CECL — Purchased Credit-Deteriorated (PCD) Loan Acquisition (ASC 326 Day 1 Grossed-Up)
Recording the acquisition of a loan portfolio that has experienced credit deterioration since origination — using the PCD gross-up method where the allowance is established at acquisition without a Day 1 charge to the income statement.
| Account Name | Type | Debit ($) | Credit ($) |
|---|---|---|---|
| Loan Receivable — PCD Portfolio (Amortized Cost = Purchase Price + ACL) | Asset (+) | 95,000,000.00 | - |
| Allowance for Credit Losses — PCD (Gross-Up — No P&L Impact) | Asset (-) Contra | - | 15,000,000.00 |
| Cash (Purchase Price Paid for PCD Loans) | Asset (-) | - | 80,000,000.00 |
💡 Accountant's Note
When a bank acquires a loan portfolio that has experienced credit deterioration since origination (Purchased Credit-Deteriorated or PCD loans), ASC 326 requires a unique 'gross-up' treatment: (1) Determine the allowance for credit losses at acquisition date (the expected losses on the purchased portfolio), (2) Set the amortized cost basis = purchase price + the acquired ACL (gross-up), (3) NO income statement charge at acquisition — the ACL is established through a gross-up of the loan balance, not through credit loss expense. This is fundamentally different from non-PCD loans (which would have a Day 1 ACL established through credit loss expense). PCD treatment prevents double-counting of losses: the purchase price was already discounted for credit deterioration — recognizing an additional Day 1 loss would be double-counting. Banks acquiring distressed loan portfolios (after bank failures — FDIC-assisted transactions, or portfolio sales from stressed lenders) typically acquire PCD loans.

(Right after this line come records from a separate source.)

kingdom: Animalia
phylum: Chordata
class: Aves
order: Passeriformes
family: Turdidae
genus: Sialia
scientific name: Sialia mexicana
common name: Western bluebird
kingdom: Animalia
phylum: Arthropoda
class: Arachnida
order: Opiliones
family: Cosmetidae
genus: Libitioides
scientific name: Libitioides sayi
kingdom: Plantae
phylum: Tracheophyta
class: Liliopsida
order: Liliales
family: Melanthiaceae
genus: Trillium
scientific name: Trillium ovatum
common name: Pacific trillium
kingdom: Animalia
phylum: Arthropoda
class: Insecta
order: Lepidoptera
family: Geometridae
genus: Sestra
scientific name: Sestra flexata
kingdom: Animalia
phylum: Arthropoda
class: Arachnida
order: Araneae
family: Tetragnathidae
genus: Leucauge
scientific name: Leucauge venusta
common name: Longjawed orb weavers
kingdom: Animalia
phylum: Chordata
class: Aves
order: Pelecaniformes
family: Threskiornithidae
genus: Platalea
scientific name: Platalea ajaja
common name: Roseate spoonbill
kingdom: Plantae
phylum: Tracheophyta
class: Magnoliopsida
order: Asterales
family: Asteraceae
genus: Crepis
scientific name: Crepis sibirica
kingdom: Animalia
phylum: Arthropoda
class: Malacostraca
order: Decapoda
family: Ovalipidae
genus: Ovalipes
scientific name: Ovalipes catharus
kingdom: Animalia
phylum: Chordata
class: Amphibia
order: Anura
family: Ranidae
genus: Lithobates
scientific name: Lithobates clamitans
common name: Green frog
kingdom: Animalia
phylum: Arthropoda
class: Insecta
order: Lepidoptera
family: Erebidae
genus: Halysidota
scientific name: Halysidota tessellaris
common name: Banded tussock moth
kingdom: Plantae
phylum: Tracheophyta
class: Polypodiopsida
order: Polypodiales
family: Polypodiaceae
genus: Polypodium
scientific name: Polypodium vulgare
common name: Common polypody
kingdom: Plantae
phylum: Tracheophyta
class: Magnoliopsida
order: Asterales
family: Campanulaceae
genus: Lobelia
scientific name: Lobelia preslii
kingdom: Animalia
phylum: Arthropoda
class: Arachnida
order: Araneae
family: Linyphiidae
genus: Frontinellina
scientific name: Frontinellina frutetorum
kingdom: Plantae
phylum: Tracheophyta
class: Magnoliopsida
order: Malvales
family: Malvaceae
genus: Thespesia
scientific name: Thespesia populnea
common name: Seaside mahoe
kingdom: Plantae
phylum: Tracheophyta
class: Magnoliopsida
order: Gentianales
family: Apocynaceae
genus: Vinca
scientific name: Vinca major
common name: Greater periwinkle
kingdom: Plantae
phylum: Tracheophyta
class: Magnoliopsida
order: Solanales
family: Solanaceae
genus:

Practitioner & Systems Framework
💻 ERP Architecture
PCD identification requires assessment at acquisition: has each loan or pool of loans experienced a more-than-insignificant deterioration in credit quality since origination? The assessment uses: delinquency status at acquisition, credit score migration, payment modification history, and collateral value decline. Once classified as PCD: the gross-up calculation requires estimating the ACL at acquisition — the same CECL models used for originated loans are applied to the acquired portfolio.
⚠️ Audit Flags
PCD vs. non-PCD classification has significant P&L implications. Incorrectly classifying PCD loans as non-PCD creates a Day 1 credit loss expense (for the acquired expected losses) that could be avoided under PCD treatment. Auditors test the completeness of the PCD assessment and the reasonableness of the ACL established through the gross-up. For FDIC-assisted bank acquisitions: the loan portfolios are almost always PCD — the gross-up treatment is standard.
📄 Required Documentation
Loan-level assessment of credit deterioration since origination (delinquency, credit score, modifications), PCD classification documentation, gross-up ACL calculation (lifetime expected losses on acquired portfolio), purchase price allocation, amortized cost basis calculation (purchase price + acquired ACL), and comparison to non-PCD treatment (demonstrating no double-counting).